Sure, there's a lot of variation. It comes out differently in Calgary, for example, which has more big bad Americanisms due to oil culture (Dallas, anyone?). And different in Toronto, which is a bigger, tougher, older city.
And even though people think of Vancouver as a dense, urban city (famous for Vancouverism and condos and what-not) it's still "basically suburban." It incorporated in 1886 and was one of the first cities on the continent to get a streetcar a year later. By 1890, they were building suburbs. We didn't have row buildings (like Montreal or Toronto), we had houses and yards. "Young people come to the city to find DNA, and go back to the suburbs to make more of it," says Price.
As urbanized as Vancouver seems to be getting, people still go out to work and shop, then retreat back to their yards. Though there are now lots of bars here, bar culture is still pretty new. And unlike warmer cities, people are still unused to the culture of the street and of public places. BBQ at home, anyone?
Price said when it comes to dating culture, what my friends are commenting on isn't actually unfriendliness, it's just reserve. "The opening gambit needs to be done in a different way. You get an arched eyebrow if you come on too heavy." And if you get it wrong, you get burned, which makes you much more reserved the next time.
He says 80-90 per cent of Vancouverites have friends of mixed races, which shows we are "friendly in a pretty profound way."
But while Vancouverites might be really friendly deep down, they're often the inverse on the surface. Sure, I'm glad it's not the other way around. It just means that singles -- whether men approaching women or vice versa -- have a pretty tough time in this town. Unless they're just enjoying friends with benefits.

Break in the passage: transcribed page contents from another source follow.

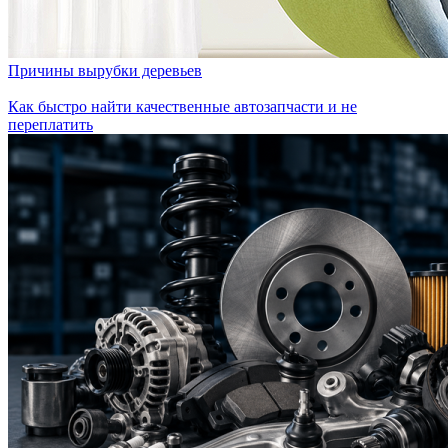
Причины вырубки деревьев
Как быстро найти качественные автозапчасти и не
переплатить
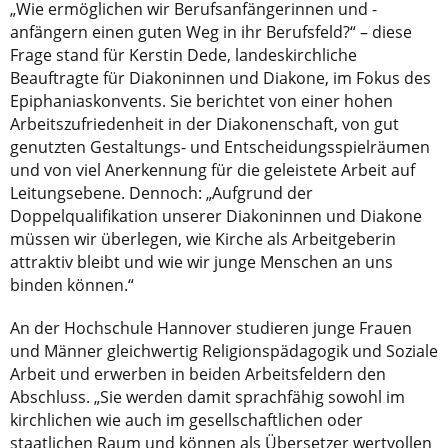
„Wie ermöglichen wir Berufsanfängerinnen und -
anfängern einen guten Weg in ihr Berufsfeld?“ – diese
Frage stand für Kerstin Dede, landeskirchliche
Beauftragte für Diakoninnen und Diakone, im Fokus des
Epiphaniaskonvents. Sie berichtet von einer hohen
Arbeitszufriedenheit in der Diakonenschaft, von gut
genutzten Gestaltungs- und Entscheidungsspielräumen
und von viel Anerkennung für die geleistete Arbeit auf
Leitungsebene. Dennoch: „Aufgrund der
Doppelqualifikation unserer Diakoninnen und Diakone
müssen wir überlegen, wie Kirche als Arbeitgeberin
attraktiv bleibt und wie wir junge Menschen an uns
binden können.“
An der Hochschule Hannover studieren junge Frauen
und Männer gleichwertig Religionspädagogik und Soziale
Arbeit und erwerben in beiden Arbeitsfeldern den
Abschluss. „Sie werden damit sprachfähig sowohl im
kirchlichen wie auch im gesellschaftlichen oder
staatlichen Raum und können als Übersetzer wertvollen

I imagine Dan Savage might say we need a bit more of Sadie Hawkins in this town. Well, I can tell you that Sadie and I are close, but sometimes I feel like I'm using a dog whistle in a room full of monkeys (translation: when I approach men, they seem simultaneously pleased, startled and awkward).
Another friend of mine says we all need to "man up": take more risks, be more friendly. To which my first friend says, "Give me a frikkin' break." It's hard enough to find a date in this town, never mind change everything about dating culture.